Nissan is aiming toward a future without diesel cars and is currently working to remove diesels from its portfolio
Australia remains a significant market for the turbo-diesel engine, but in the future it’s expected that petrol and diesel engines will be forced into retirement.
Now, a senior Nissan executive has gone on the record to say that the carmaker will remove diesel engines from its model portfolio in the future.
Nissan’s head of product marketing, Adrien Levesque, said “I think at the moment we are going out of the diesel offering.
“We will not go (towards diesels) and we don’t want to come back. We are now constantly removing our diesel offering from the portfolio,” Levesque continued.
The Nissan Navara ute in current D23 guise is the only Nissan model to remain in Australia with a turbo-diesel engine.

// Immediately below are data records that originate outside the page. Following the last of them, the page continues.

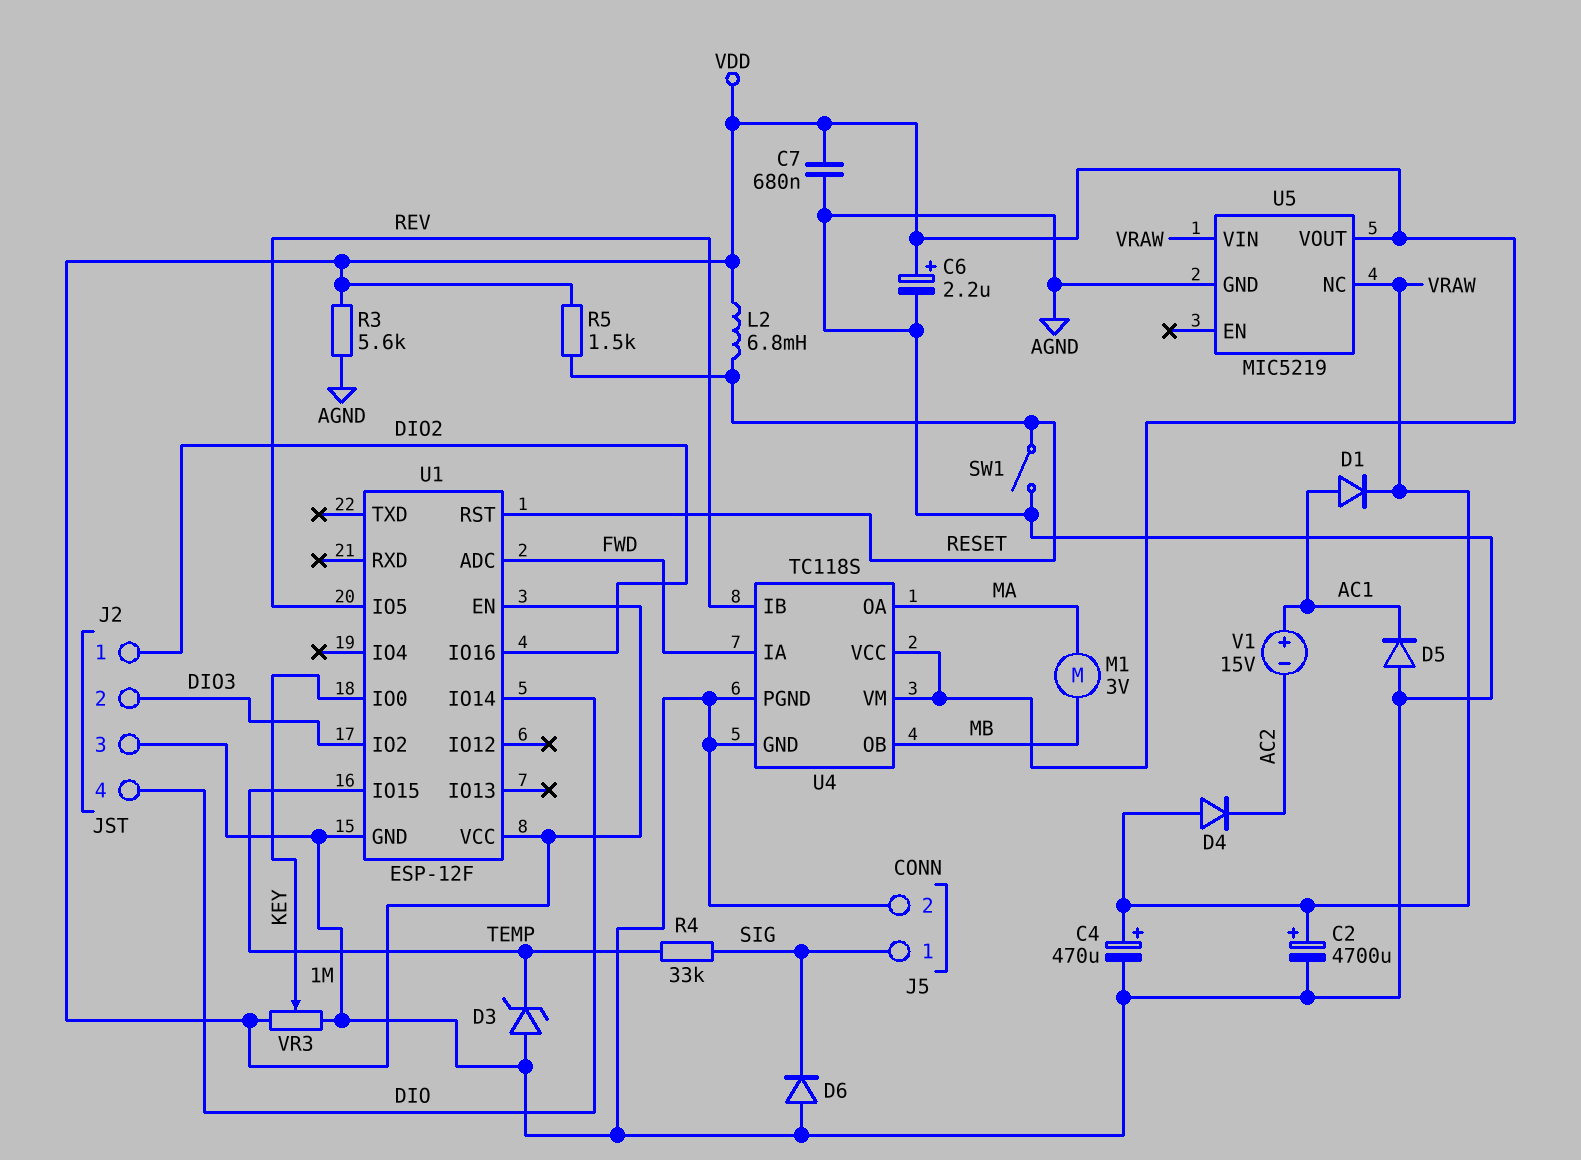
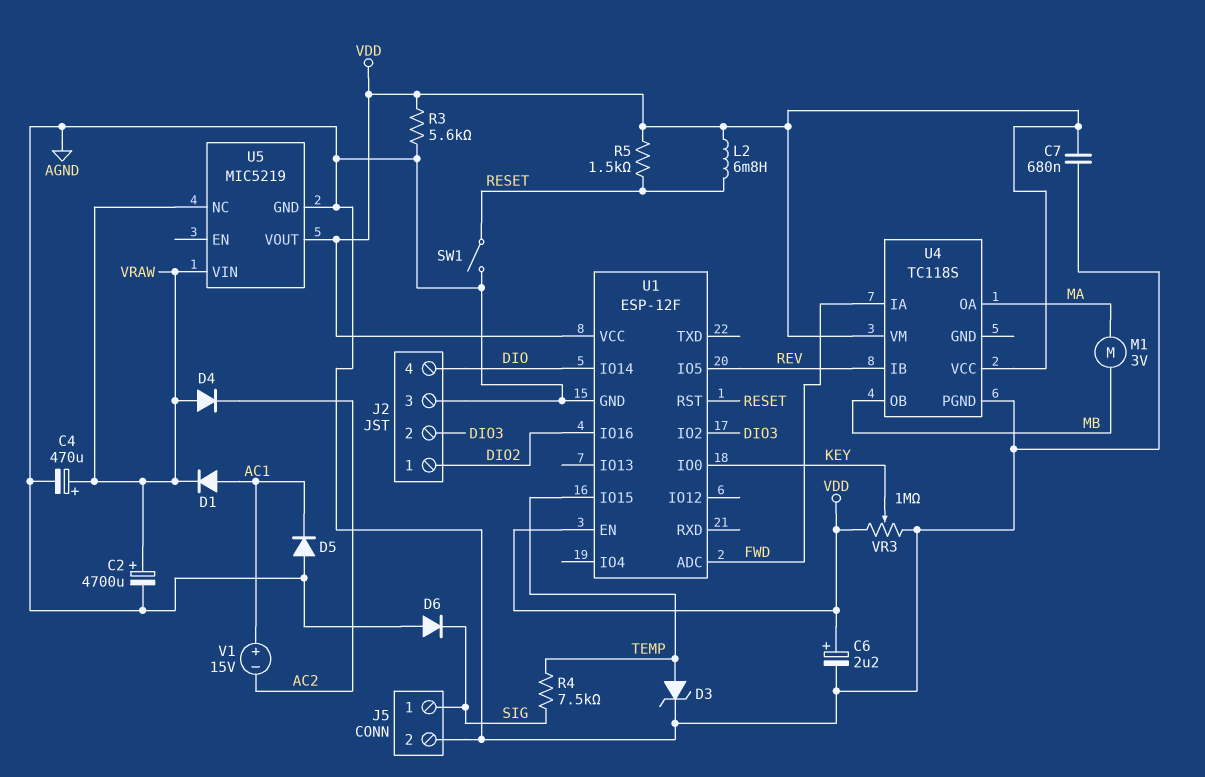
D3: zener (A AGND, K TEMP) -> zener (A TEMP, K AGND)
R4: 33k (SIG, TEMP) -> 7.5k (SIG, TEMP)
U4 pin GND: AGND -> none

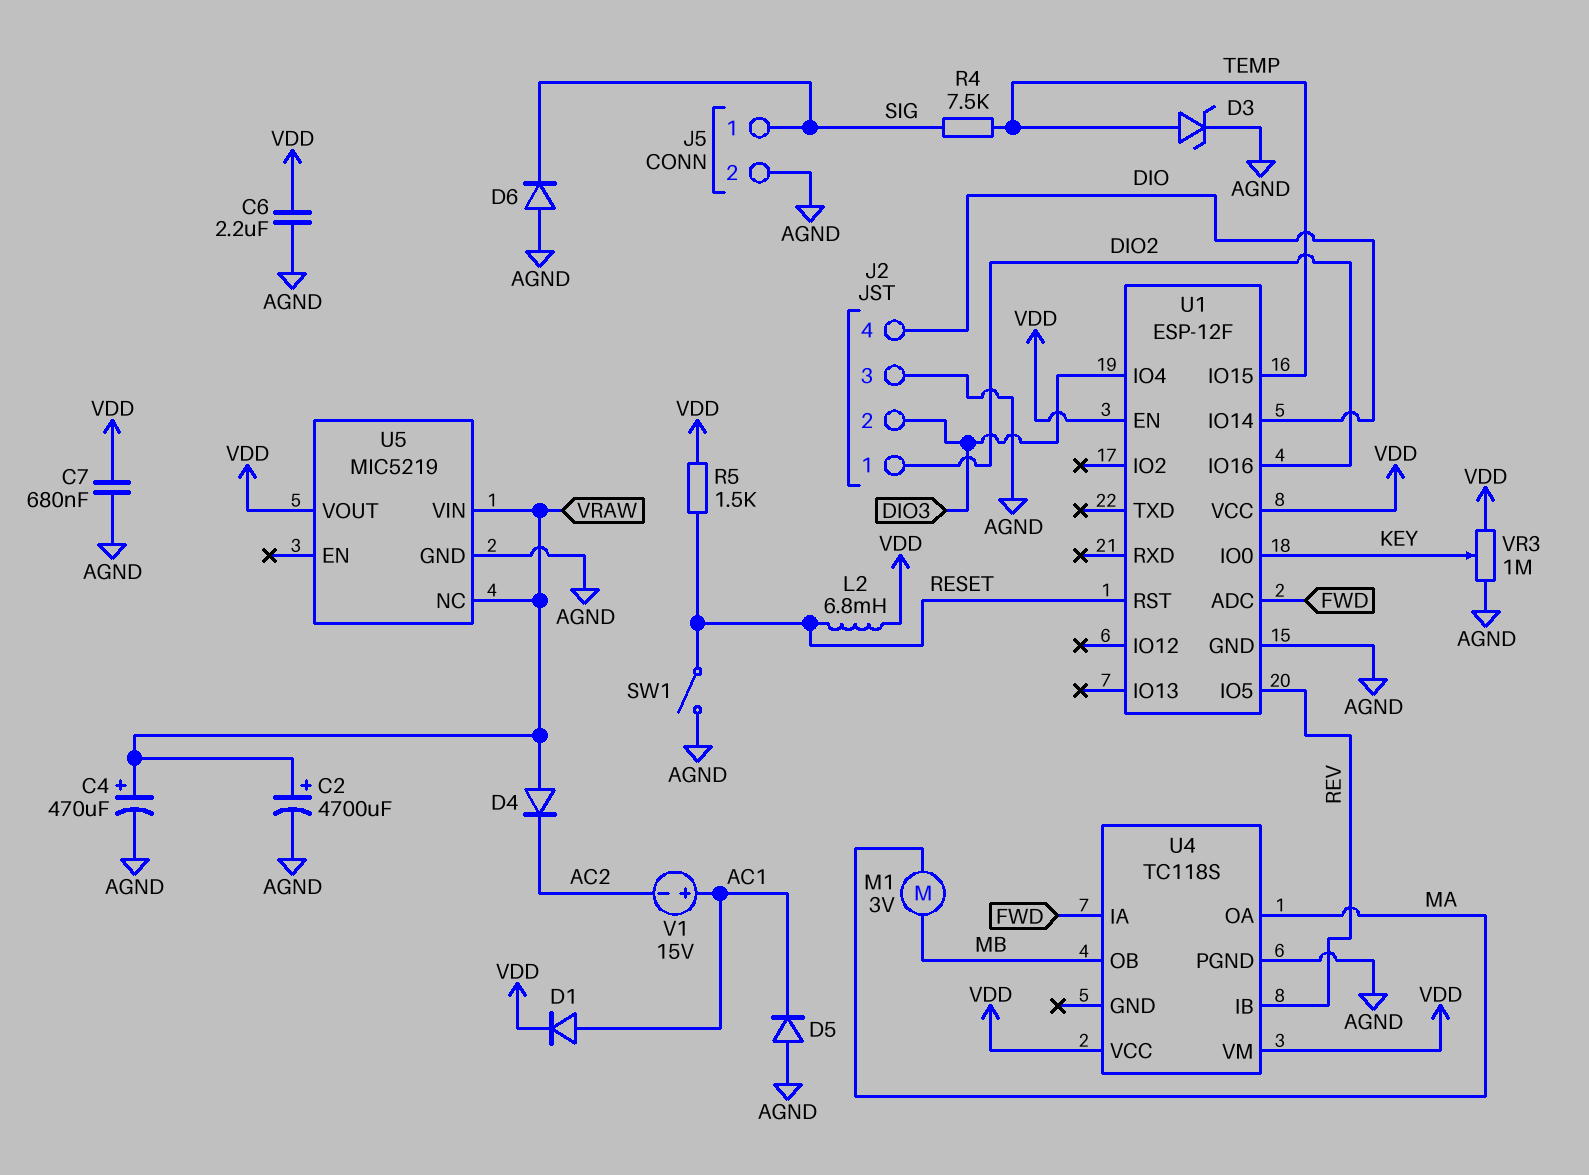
C6: 2.2uF (plus VDD, minus AGND) -> 2.2uF (AGND, VDD)
D1: diode (A AC1, K VRAW) -> diode (A AC1, K VDD)
R3: 5.6k (AGND, VDD) -> none
U1 pin IO2: DIO3 -> none
U1 pin IO4: none -> DIO3

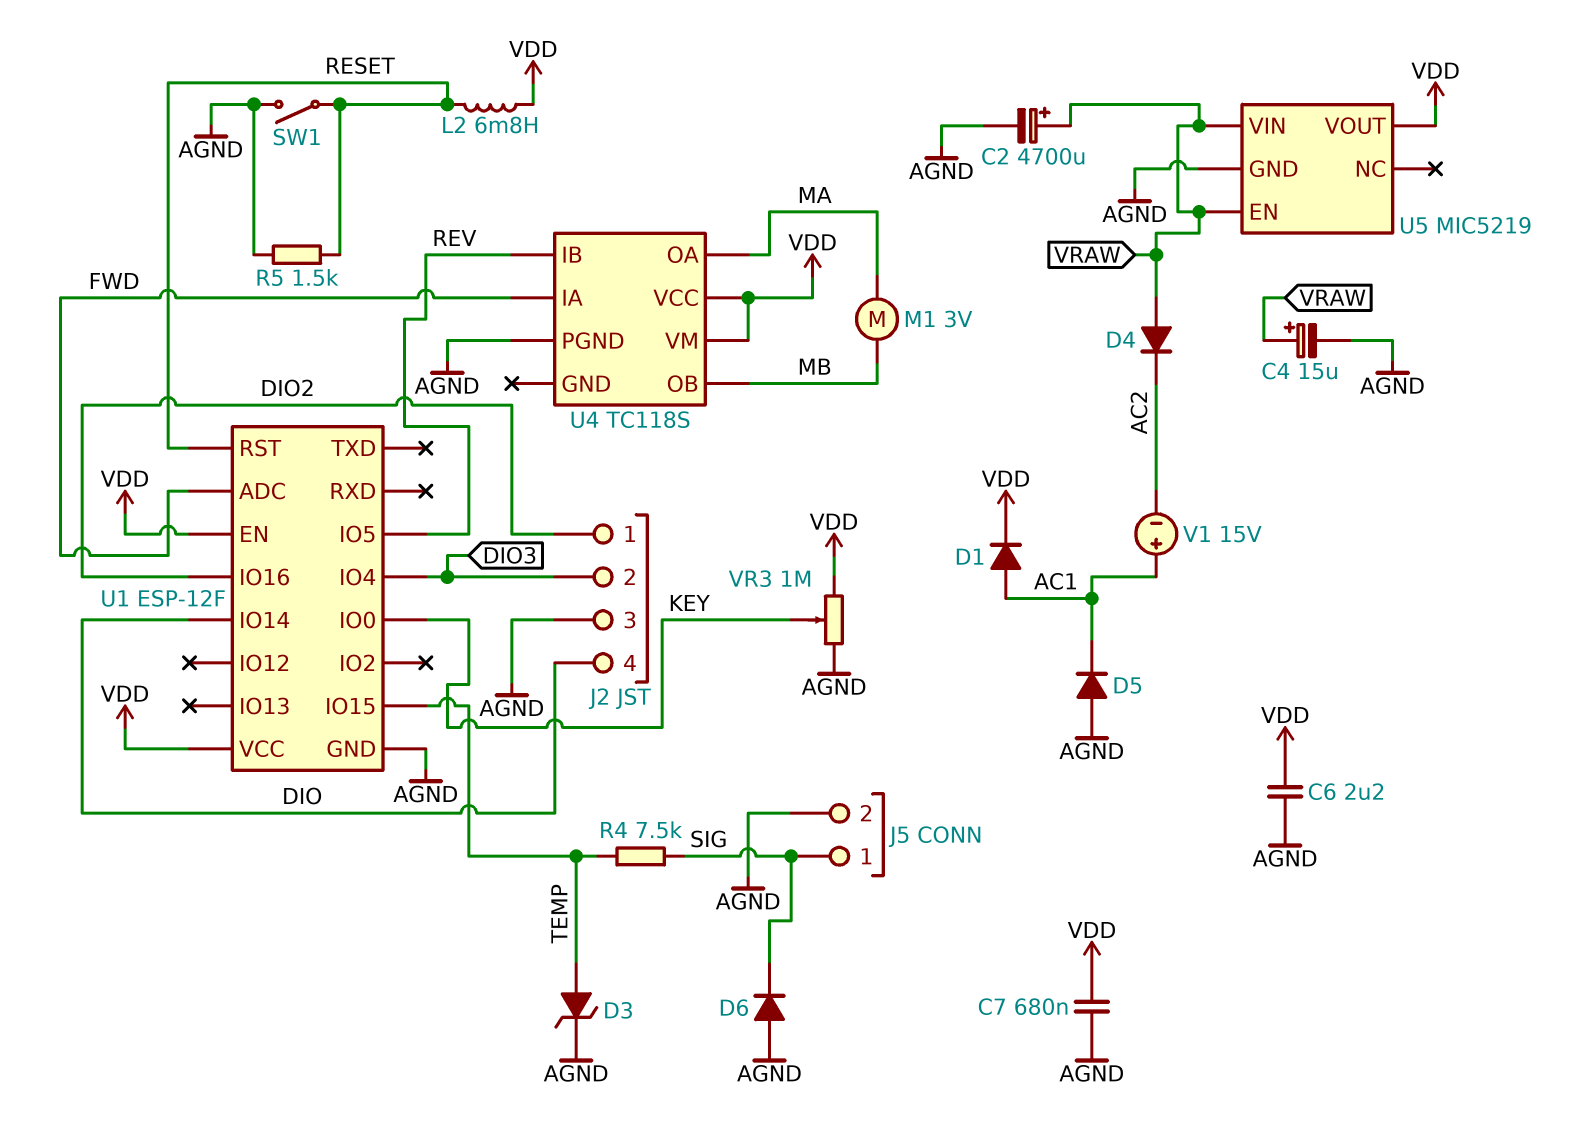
C4: 470uF (plus VRAW, minus AGND) -> 15uF (plus VRAW, minus AGND)
R5: 1.5k (RESET, VDD) -> 1.5k (AGND, RESET)
U5 pin EN: none -> VRAW
U5 pin NC: VRAW -> none

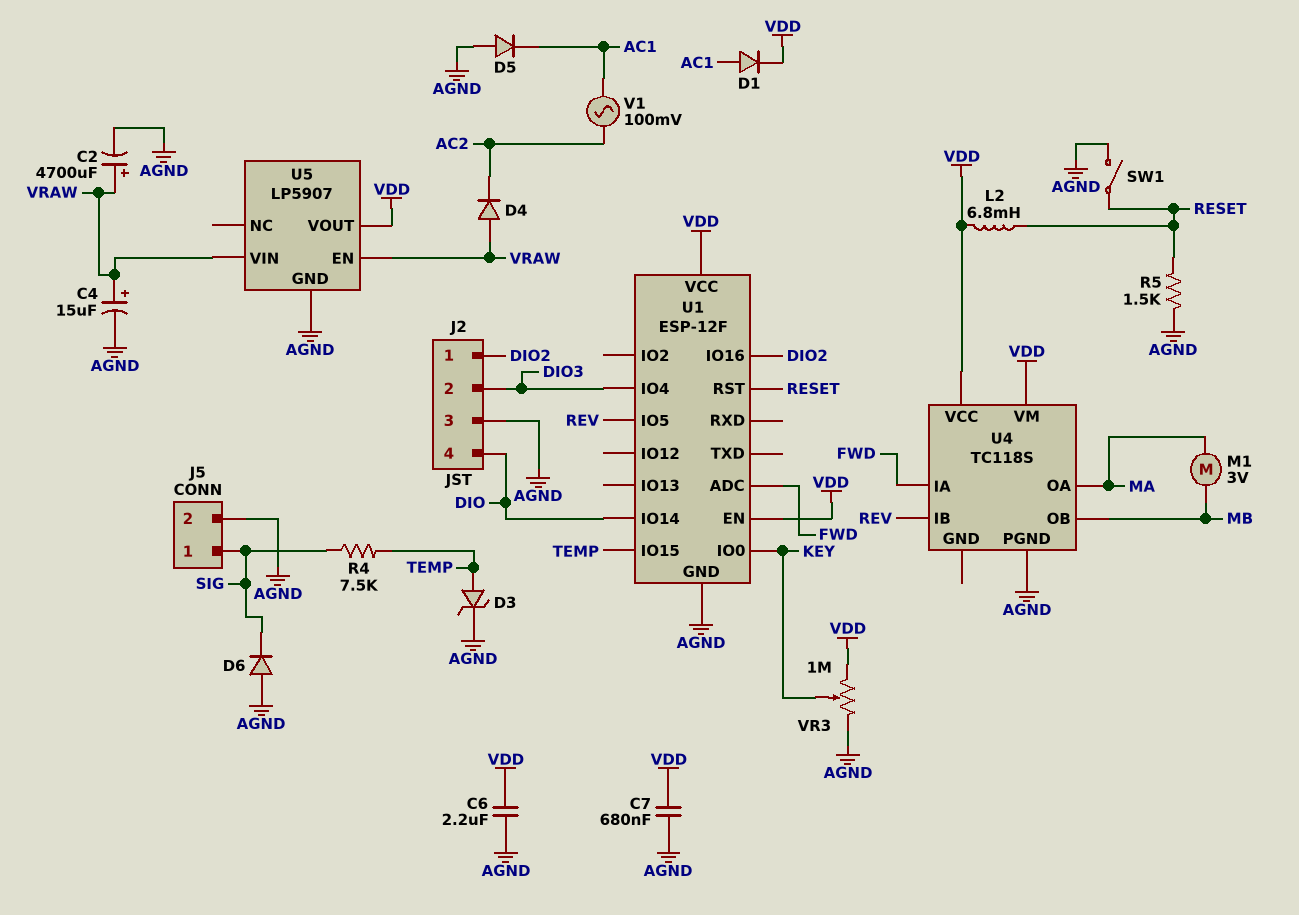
U5: MIC5219 -> LP5907
V1: 15V (plus AC1, minus AC2) -> AC 100mV (AC1, AC2)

Nissan currently uses a 2.3-litre twin-turbo diesel engine built by Renault. It’s the same engine that was used in the Mercedes-Benz dual-cab ute – the X-Class.
This engine currently has outputs of 140kW/450Nm and while it is compliant with Euro 6 emission regulations, its days are numbered.
Only ten years ago, Nissan had diesel engines fitted to their Navara, Pathfinder, X-Trail and Patrol models.
Today, Nissan has already scrapped diesel engines in its X-Trail, Patrol and Pathfinder models.
Despite Australia’s fondness for the turbo-diesel engine, Nissan might want to call it a day. But for many commercial vehicles, work trucks and utilities, the turbo-diesel engine is a reliable way of getting work done.
In 2021, Roy Morgan research found that over 2.6 million Australians still drove a diesel-powered vehicle which equates to around one in six drivers.
Toyota has the largest diesel fleet in Australia, with over 482,000 vehicles registered in 2021. Nissan, in comparison, still had 154,000 diesel vehicles as of 2021.
But it has been proven that electric and hybrid-petrol engines and powertrains are likely the way of the future and are a far greener alternative for our planet.
Nissan is currently working on bringing E-Power into more models with time, and especially the Qashqai and X-Trail in 2023.
However, at the launch of the electrified Nissan X-Trail, the company was not open to discussing future development plans with this technology.
While diesel will persist on the roads for the foreseeable future – right up until the last new diesel-powered car, SUV or ute is sold is finally retired in the second half of the century – hydrogen fuel-cell applications may provide a new option for heavy-duty operators, replacing diesel.